All lines from the one containing "X118830000Y-76306500D03*" to the final line of the material should be retyped exactly. Nothing else belongs in the response.

(Given records)

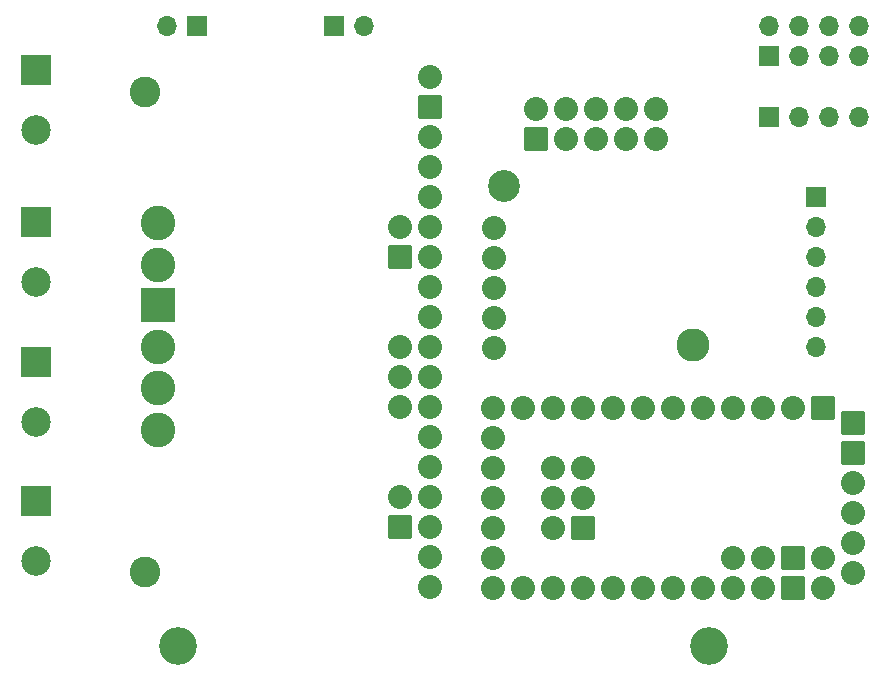
<source format=gbr>
%TF.GenerationSoftware,KiCad,Pcbnew,(6.0.0-0)*%
%TF.CreationDate,2022-03-11T16:39:33-05:00*%
%TF.ProjectId,Lifter-Board-Redone,4c696674-6572-42d4-926f-6172642d5265,rev?*%
%TF.SameCoordinates,Original*%
%TF.FileFunction,Soldermask,Bot*%
%TF.FilePolarity,Negative*%
%FSLAX46Y46*%
G04 Gerber Fmt 4.6, Leading zero omitted, Abs format (unit mm)*
G04 Created by KiCad (PCBNEW (6.0.0-0)) date 2022-03-11 16:39:33*
%MOMM*%
%LPD*%
G01*
G04 APERTURE LIST*
G04 Aperture macros list*
%AMRoundRect*
0 Rectangle with rounded corners*
0 $1 Rounding radius*
0 $2 $3 $4 $5 $6 $7 $8 $9 X,Y pos of 4 corners*
0 Add a 4 corners polygon primitive as box body*
4,1,4,$2,$3,$4,$5,$6,$7,$8,$9,$2,$3,0*
0 Add four circle primitives for the rounded corners*
1,1,$1+$1,$2,$3*
1,1,$1+$1,$4,$5*
1,1,$1+$1,$6,$7*
1,1,$1+$1,$8,$9*
0 Add four rect primitives between the rounded corners*
20,1,$1+$1,$2,$3,$4,$5,0*
20,1,$1+$1,$4,$5,$6,$7,0*
20,1,$1+$1,$6,$7,$8,$9,0*
20,1,$1+$1,$8,$9,$2,$3,0*%
G04 Aperture macros list end*
%ADD10R,2.500000X2.500000*%
%ADD11C,2.500000*%
%ADD12C,2.039200*%
%ADD13C,2.703200*%
%ADD14C,2.803200*%
%ADD15R,1.700000X1.700000*%
%ADD16O,1.700000X1.700000*%
%ADD17RoundRect,0.101600X-0.918000X0.918000X-0.918000X-0.918000X0.918000X-0.918000X0.918000X0.918000X0*%
%ADD18C,3.200000*%
%ADD19RoundRect,0.101600X-0.918000X-0.918000X0.918000X-0.918000X0.918000X0.918000X-0.918000X0.918000X0*%
%ADD20C,2.600000*%
%ADD21RoundRect,0.101600X0.918000X0.918000X-0.918000X0.918000X-0.918000X-0.918000X0.918000X-0.918000X0*%
%ADD22C,2.939200*%
%ADD23RoundRect,0.101600X1.368000X1.368000X-1.368000X1.368000X-1.368000X-1.368000X1.368000X-1.368000X0*%
G04 APERTURE END LIST*
D10*
%TO.C,J2*%
X88000000Y-60650000D03*
D11*
X88000000Y-65730000D03*
%TD*%
D10*
%TO.C,J1*%
X88000000Y-47700000D03*
D11*
X88000000Y-52780000D03*
%TD*%
D12*
%TO.C,U1*%
X126770000Y-61080000D03*
X126770000Y-66160000D03*
X126770000Y-68700000D03*
D13*
X127600000Y-57550000D03*
D14*
X143600000Y-71050000D03*
D12*
X126770000Y-63620000D03*
X126770000Y-71240000D03*
%TD*%
D15*
%TO.C,J7*%
X113215000Y-44030000D03*
D16*
X115755000Y-44030000D03*
%TD*%
D12*
%TO.C,J$1*%
X144490000Y-76370000D03*
X141950000Y-76370000D03*
X139410000Y-76370000D03*
X136870000Y-76370000D03*
X134330000Y-76370000D03*
X131790000Y-76370000D03*
X129250000Y-76370000D03*
X126710000Y-76370000D03*
X126710000Y-78910000D03*
X126710000Y-81450000D03*
X126710000Y-83990000D03*
X126710000Y-91610000D03*
X129250000Y-91610000D03*
X131790000Y-91610000D03*
X134330000Y-91610000D03*
X136870000Y-91610000D03*
X139410000Y-91610000D03*
X141950000Y-91610000D03*
X144490000Y-91610000D03*
X147030000Y-91610000D03*
X126710000Y-86530000D03*
X126710000Y-89070000D03*
X147030000Y-89070000D03*
X154650000Y-91610000D03*
X157190000Y-90340000D03*
D17*
X154650000Y-76370000D03*
X157190000Y-80180000D03*
X157190000Y-77640000D03*
X152110000Y-89070000D03*
X152110000Y-91610000D03*
X134330000Y-86530000D03*
D12*
X131790000Y-81450000D03*
X134330000Y-83990000D03*
X152110000Y-76370000D03*
X131790000Y-86530000D03*
X149570000Y-76370000D03*
X157190000Y-85260000D03*
X131790000Y-83990000D03*
X147030000Y-76370000D03*
X157190000Y-87800000D03*
X149570000Y-89070000D03*
X149570000Y-91610000D03*
X134330000Y-81450000D03*
X157190000Y-82720000D03*
X154650000Y-89070000D03*
%TD*%
D15*
%TO.C,J8*%
X101675000Y-44030000D03*
D16*
X99135000Y-44030000D03*
%TD*%
D15*
%TO.C,J9*%
X150030000Y-51720000D03*
D16*
X152570000Y-51720000D03*
X155110000Y-51720000D03*
X157650000Y-51720000D03*
%TD*%
D18*
%TO.C,REF\u002A\u002A*%
X100000000Y-96500000D03*
%TD*%
D10*
%TO.C,J4*%
X88000000Y-84270000D03*
D11*
X88000000Y-89350000D03*
%TD*%
D15*
%TO.C,Lifter1*%
X154040000Y-58460000D03*
D16*
X154040000Y-61000000D03*
X154040000Y-63540000D03*
X154040000Y-66080000D03*
X154040000Y-68620000D03*
X154040000Y-71160000D03*
%TD*%
D15*
%TO.C,J6*%
X150030000Y-46575000D03*
D16*
X150030000Y-44035000D03*
X152570000Y-46575000D03*
X152570000Y-44035000D03*
X155110000Y-46575000D03*
X155110000Y-44035000D03*
X157650000Y-46575000D03*
X157650000Y-44035000D03*
%TD*%
D10*
%TO.C,J3*%
X88000000Y-72460000D03*
D11*
X88000000Y-77540000D03*
%TD*%
D19*
%TO.C,J5*%
X130333250Y-53563500D03*
D12*
X130333250Y-51023500D03*
X132873250Y-53563500D03*
X132873250Y-51023500D03*
X135413250Y-53563500D03*
X135413250Y-51023500D03*
X137953250Y-53563500D03*
X137953250Y-51023500D03*
X140493250Y-53563500D03*
X140493250Y-51023500D03*
%TD*%
D20*
%TO.C,U$1*%
X97240000Y-49636500D03*
X97240000Y-90276500D03*
D12*
X121370000Y-71226500D03*
D21*
X121370000Y-50906500D03*
X118830000Y-86466500D03*
X118830000Y-63606500D03*
D12*
X121370000Y-76306500D03*
X121370000Y-68686500D03*
X121370000Y-58526500D03*
X121370000Y-55986500D03*
D22*
X98332200Y-60736300D03*
X98332200Y-64241500D03*
D12*
X121370000Y-63606500D03*
X121370000Y-61066500D03*
X121370000Y-66146500D03*
X121370000Y-91546500D03*
X121370000Y-81386500D03*
X121370000Y-78846500D03*
D22*
X98332200Y-74706300D03*
X98332200Y-78211500D03*
D12*
X121370000Y-86466500D03*
X121370000Y-83926500D03*
X121370000Y-89006500D03*
D23*
X98332200Y-67670500D03*
D22*
X98332200Y-71175700D03*
D12*
X121370000Y-73766500D03*
X121370000Y-53446500D03*
X118830000Y-83926500D03*
X118830000Y-76306500D03*
X118830000Y-73766500D03*
X118830000Y-71226500D03*
X118830000Y-61066500D03*
X121370000Y-48366500D03*
%TD*%
D18*
%TO.C,REF\u002A\u002A*%
X145000000Y-96500000D03*
%TD*%
M02*

</source>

(End Given records)

Task response:
X118830000Y-76306500D03*
X118830000Y-73766500D03*
X118830000Y-71226500D03*
X118830000Y-61066500D03*
X121370000Y-48366500D03*
%TD*%
D18*
%TO.C,REF\u002A\u002A*%
X145000000Y-96500000D03*
%TD*%
M02*

</source>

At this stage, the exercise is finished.